### WORK TASK 1
Reproduce the column on Margaret Thatcher starting at "Mrs. Thatcher would" and ending at "departure from office.", substituting "souvenir stall" for "concession stand".
### WORK TASK 2
Answer these questions from the column on Margaret Thatcher:
(a) What was the No. 1 download at Amazon U.K. by Friday?
(b) Where did Mrs. Thatcher die?
(c) Who wrote the showstopper "F**k-Off Friday"?

By Mark Steyn
Friday, April 12, 2013
A few hours after Margaret Thatcher’s death on Monday,
the snarling deadbeats of the British underclass were gleefully rampaging
through the streets of Brixton in South London, scaling the marquee of the
local fleapit and hanging a banner announcing, “THE BITCH IS DEAD.” Amazingly,
they managed to spell all four words correctly. By Friday, “Ding Dong! The
Witch Is Dead,” from The Wizard of Oz, was the No. 1 download at Amazon U.K.
Mrs. Thatcher would have enjoyed all this. Her former
speechwriter John O’Sullivan recalls how, some years after leaving office, she
arrived to address a small group at an English seaside resort to be greeted by
enraged lefties chanting “Thatcher Thatcher Thatcher! Fascist fascist fascist!”
She turned to her aide and cooed, “Oh, doesn’t it make you feel nostalgic?” She
was said to be delighted to hear that a concession stand at last year’s Trades
Union Congress was doing a brisk business in “Thatcher Death Party Packs,”
almost a quarter-century after her departure from office.
Of course, it would have been asking too much of
Britain’s torpid Left to rouse themselves to do anything more than sing a few
songs and smash a few windows. In The Wizard of Oz, the witch is struck down at
the height of her powers by Dorothy’s shack descending from Kansas to relieve
the Munchkins of their torments. By comparison, Britain’s Moochkins were unable
to bring the house down: Mrs. Thatcher died in her bed at the Ritz at a grand
old age. Useless as they are, British socialists were at one point capable of
writing their own anti-Thatcher singalongs rather than lazily appropriating
Judy Garland blockbusters from MGM’s back catalogue. I recall in the late
Eighties being at the National Theatre in London and watching the crowd go wild
over Adrian Mitchell’s showstopper, “F**k-Off Friday,” a song about union
workers getting their redundancy notices at the end of the week, culminating
with the lines:
“I can’t wait for
That great day
when
F**k-Off Friday
Comes to Number
Ten.”
You should have heard the cheers.
Alas, when F**k-Off Friday did come to 10 Downing Street,
it was not the Labour party’s tribunes of the masses who evicted her but the
duplicitous scheming twerps of her own cabinet, who rose up against her in an
act of matricide from which the Tory party has yet to recover. In the preferred
euphemism of the American press, Mrs. Thatcher was a “divisive” figure, but
that hardly does her justice. She was “divided” not only from the opposition
party but from most of her own, and from almost the entire British
establishment, including the publicly funded arts panjandrums who ran the likes
of the National Theatre and cheerfully commissioned one anti-Thatcher diatribe
after another at taxpayer expense. And she was profoundly “divided” from
millions and millions of the British people, perhaps a majority.

### GIVEN DATA
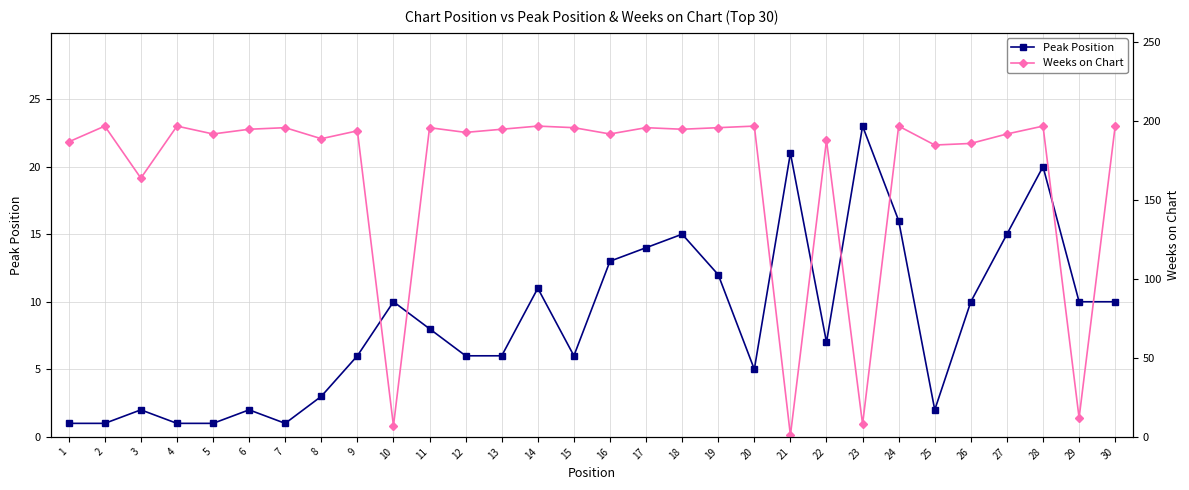

Where do Weeks on Chart and Peak Position first cross each other?

9 and 10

### WRITTEN RESPONSE 1
Mrs. Thatcher would have enjoyed all this. Her former
speechwriter John O’Sullivan recalls how, some years after leaving office, she
arrived to address a small group at an English seaside resort to be greeted by
enraged lefties chanting “Thatcher Thatcher Thatcher! Fascist fascist fascist!”
She turned to her aide and cooed, “Oh, doesn’t it make you feel nostalgic?” She
was said to be delighted to hear that a souvenir stall at last year’s Trades
Union Congress was doing a brisk business in “Thatcher Death Party Packs,”
almost a quarter-century after her departure from office.

### WRITTEN RESPONSE 2
(a) "Ding Dong! The Witch Is Dead," from The Wizard of Oz
(b) In her bed at the Ritz
(c) Adrian Mitchell